Extracted data entries:
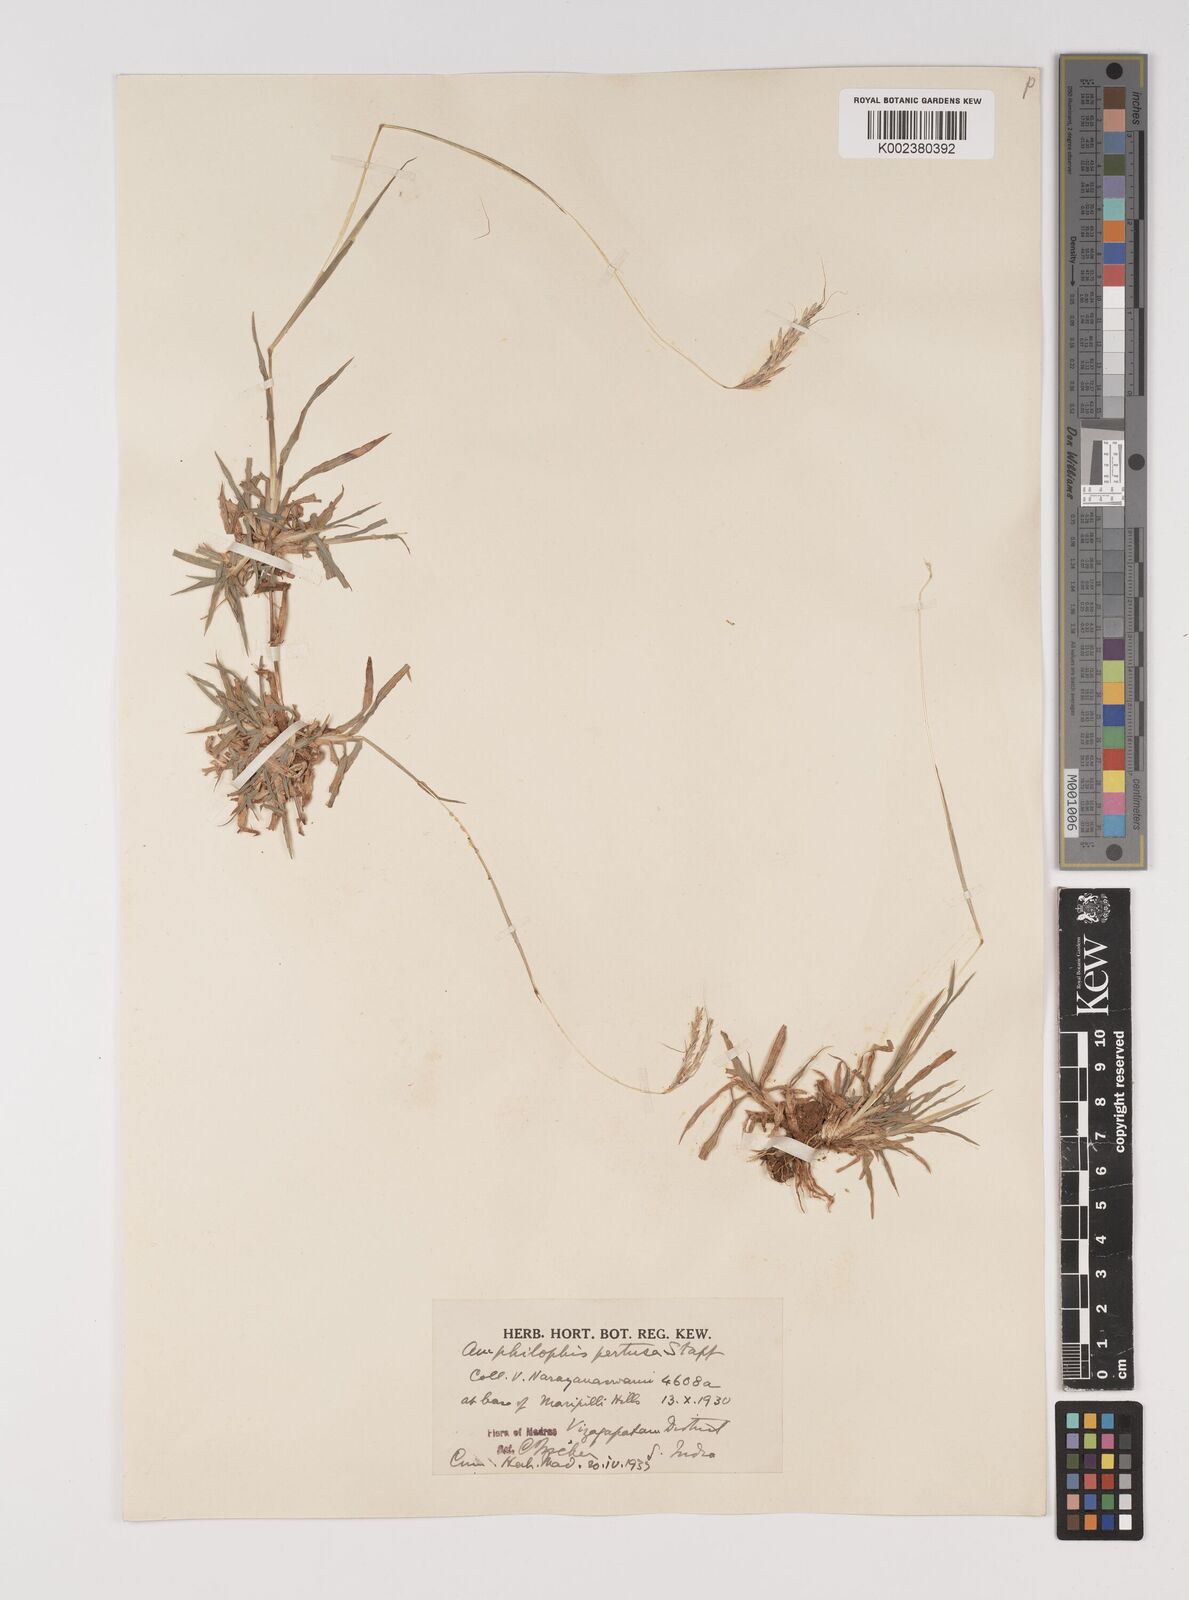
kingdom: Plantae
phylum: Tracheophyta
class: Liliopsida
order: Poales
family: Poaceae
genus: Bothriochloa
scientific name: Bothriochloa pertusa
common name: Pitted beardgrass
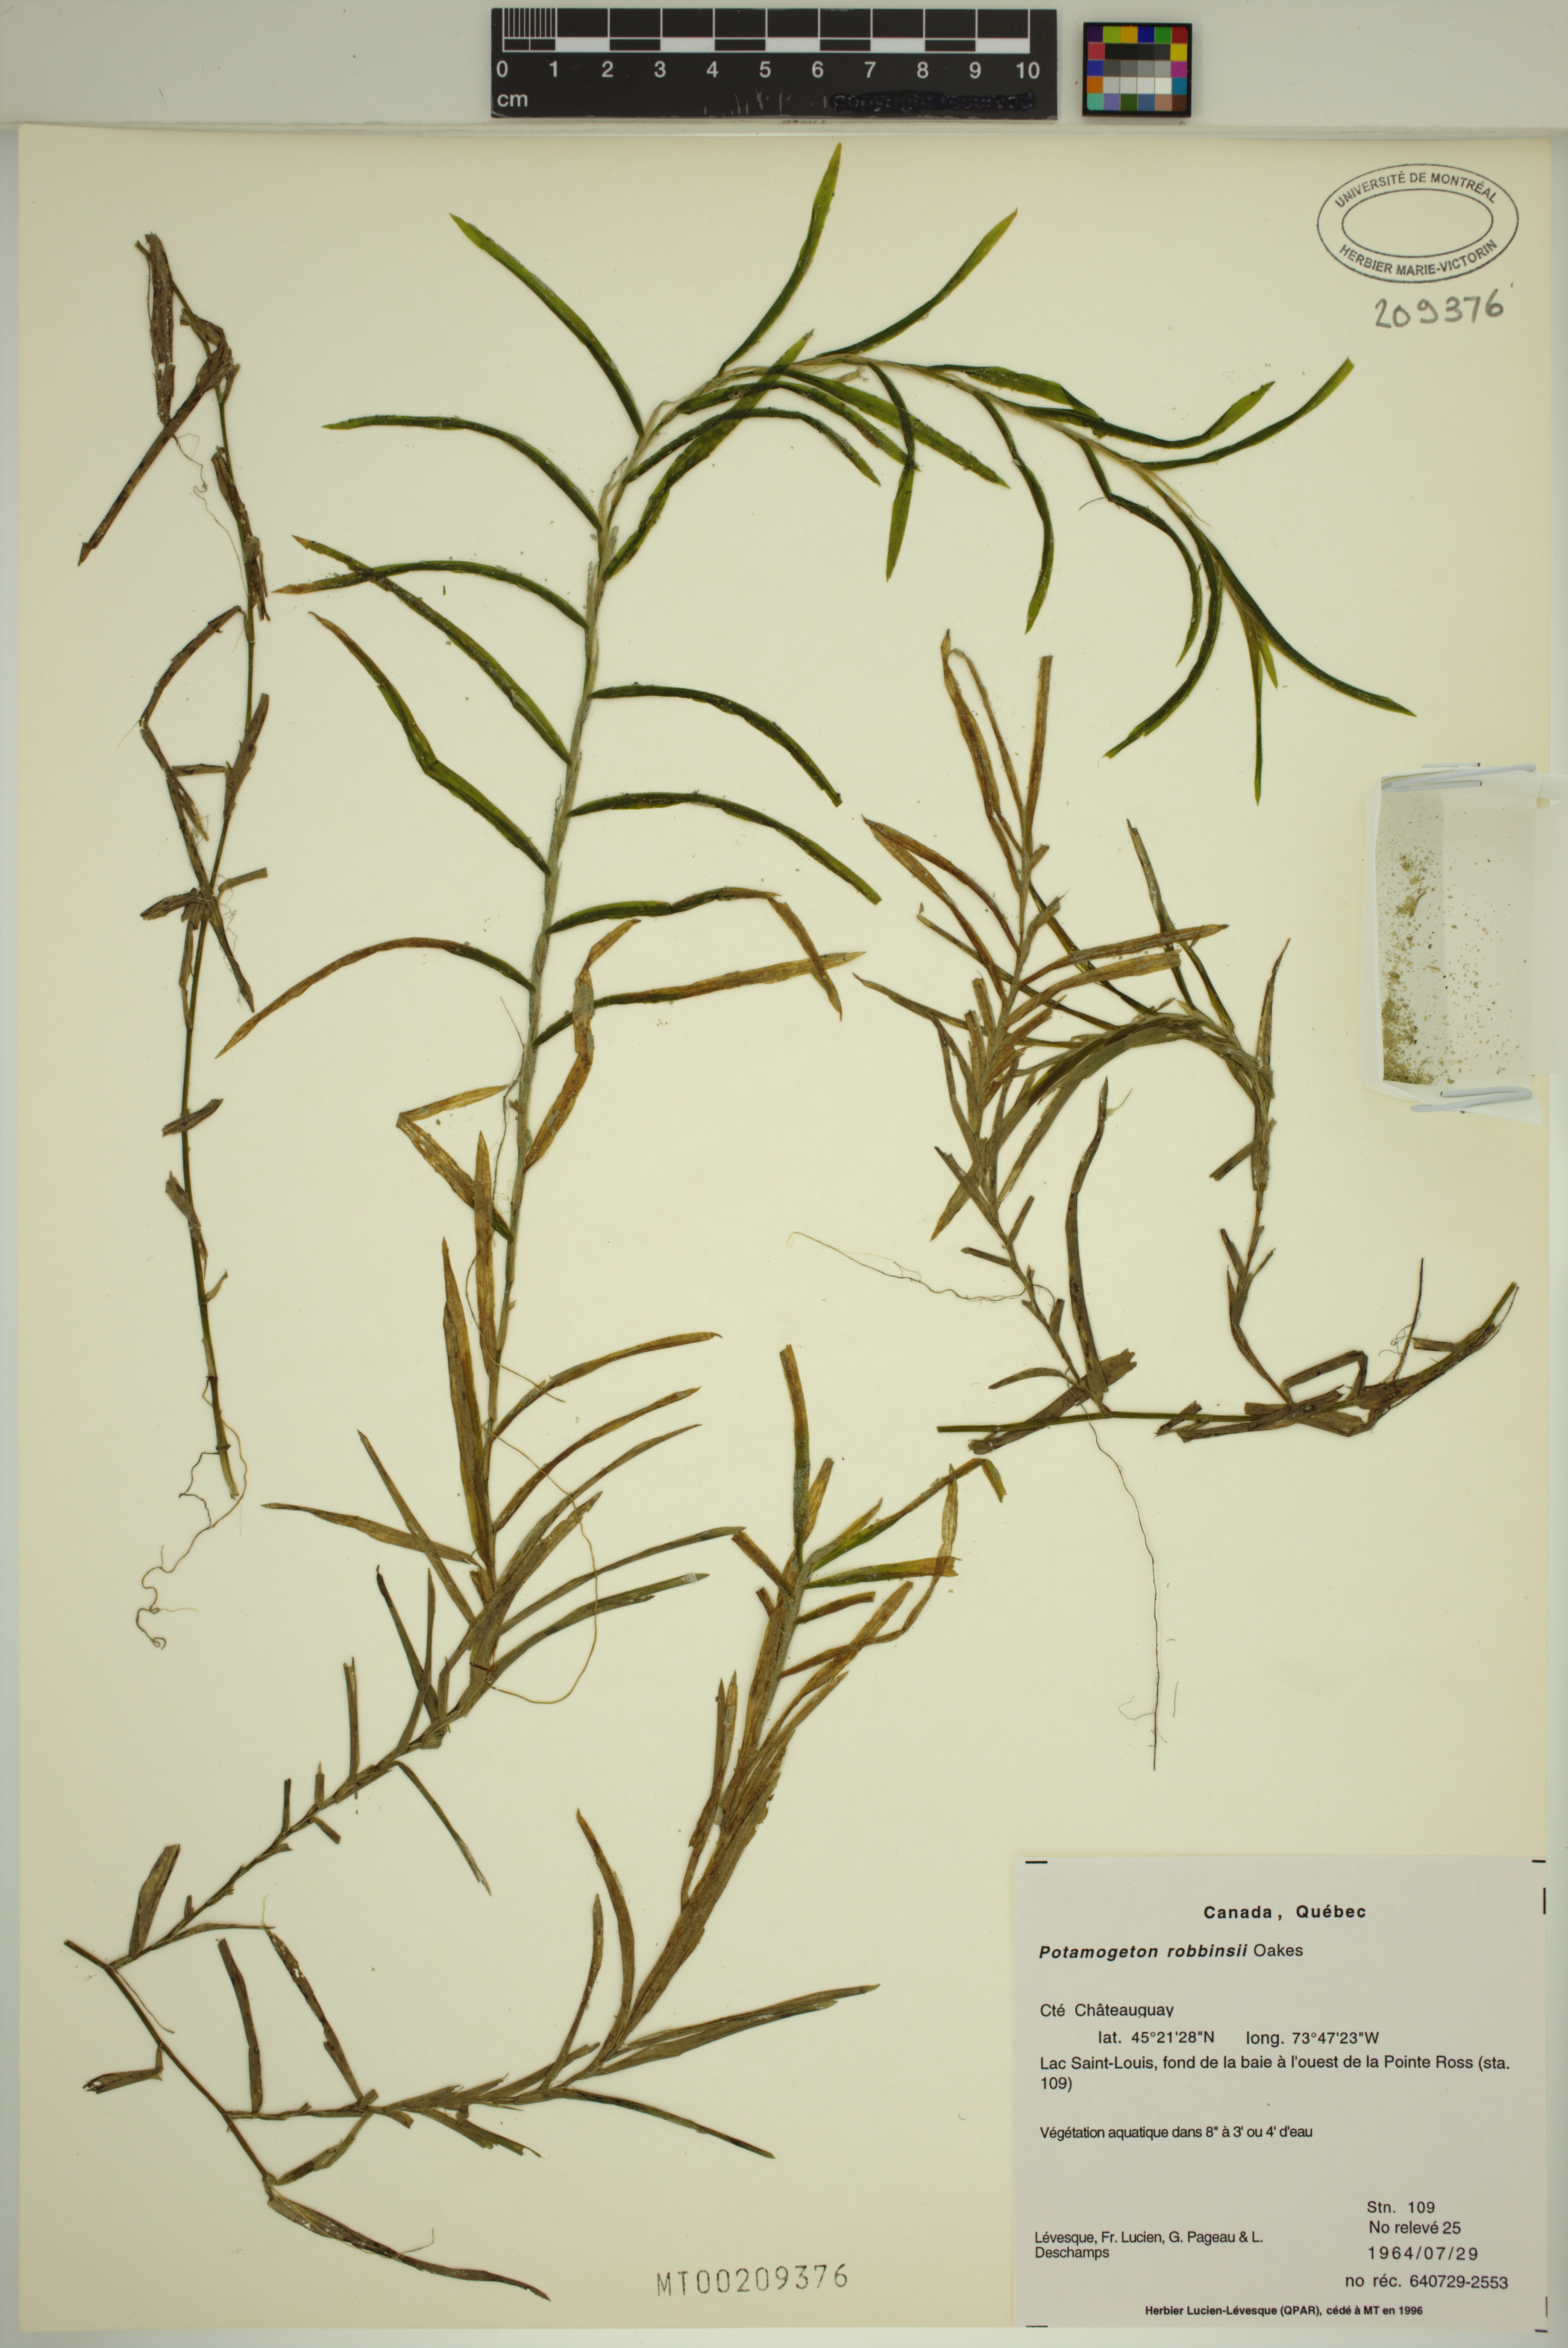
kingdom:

...

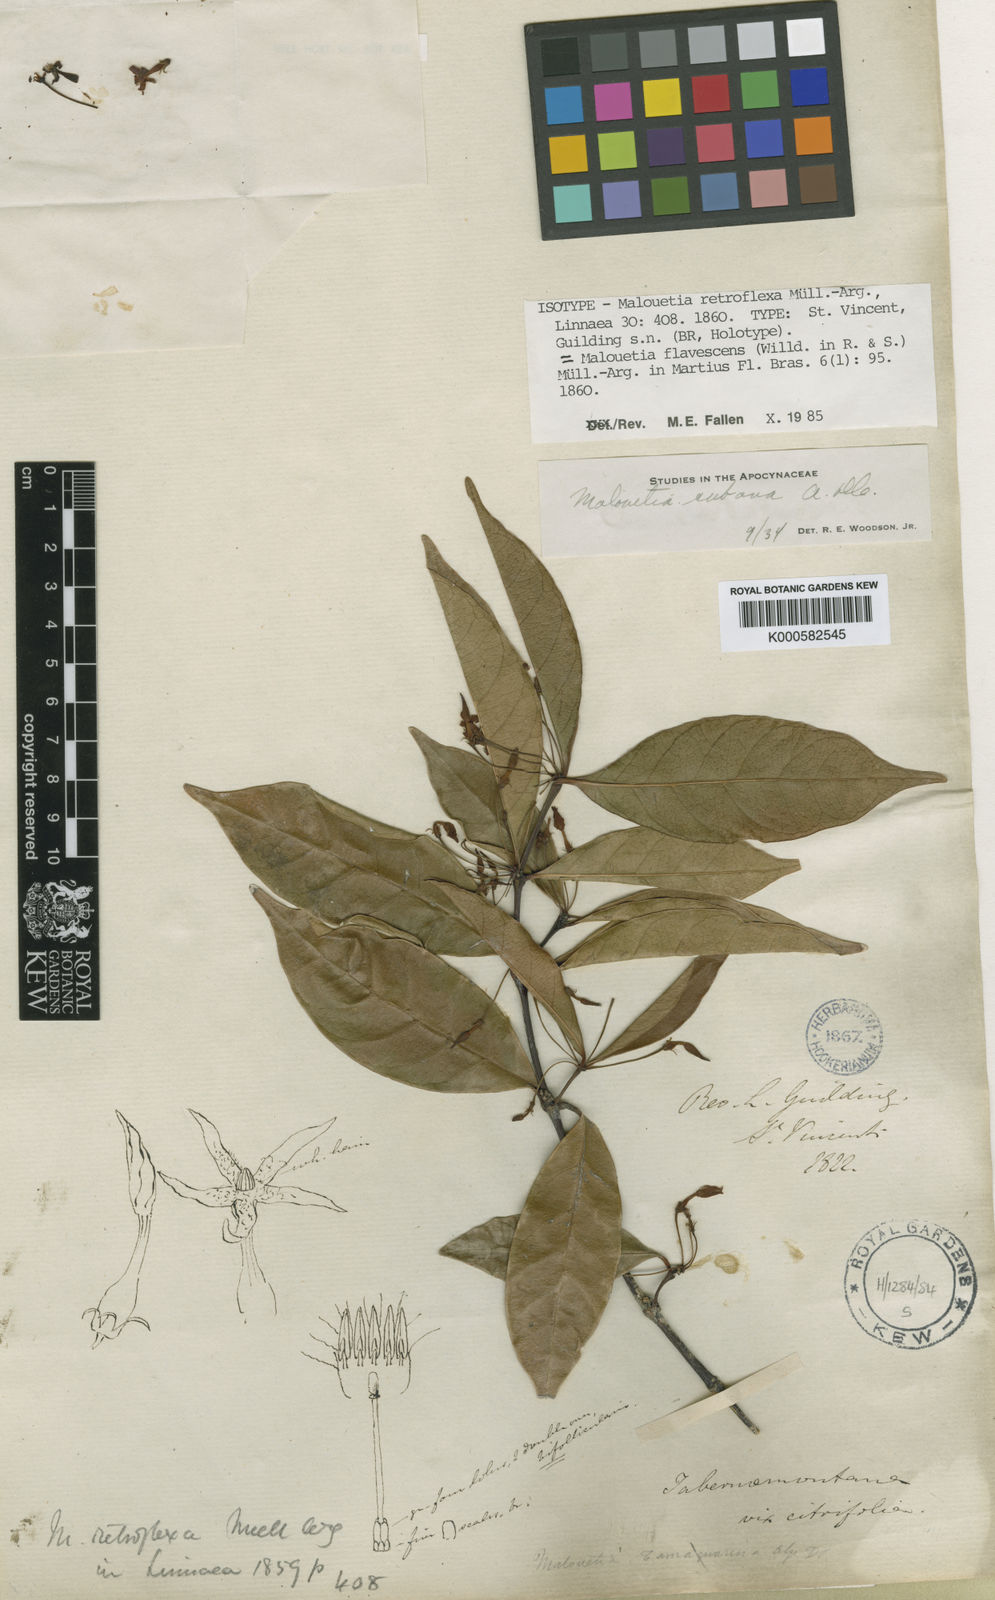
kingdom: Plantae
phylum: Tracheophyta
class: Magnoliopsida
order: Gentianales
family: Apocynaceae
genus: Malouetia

• JOB
Rewrite everything from "order: Poales" down to "common name: Pitted beardgrass" with "common name" replaced by "vernacular name" and nothing else changed. Give only those lines.

• EXPECTED ANSWER
order: Poales
family: Poaceae
genus: Bothriochloa
scientific name: Bothriochloa pertusa
vernacular name: Pitted beardgrass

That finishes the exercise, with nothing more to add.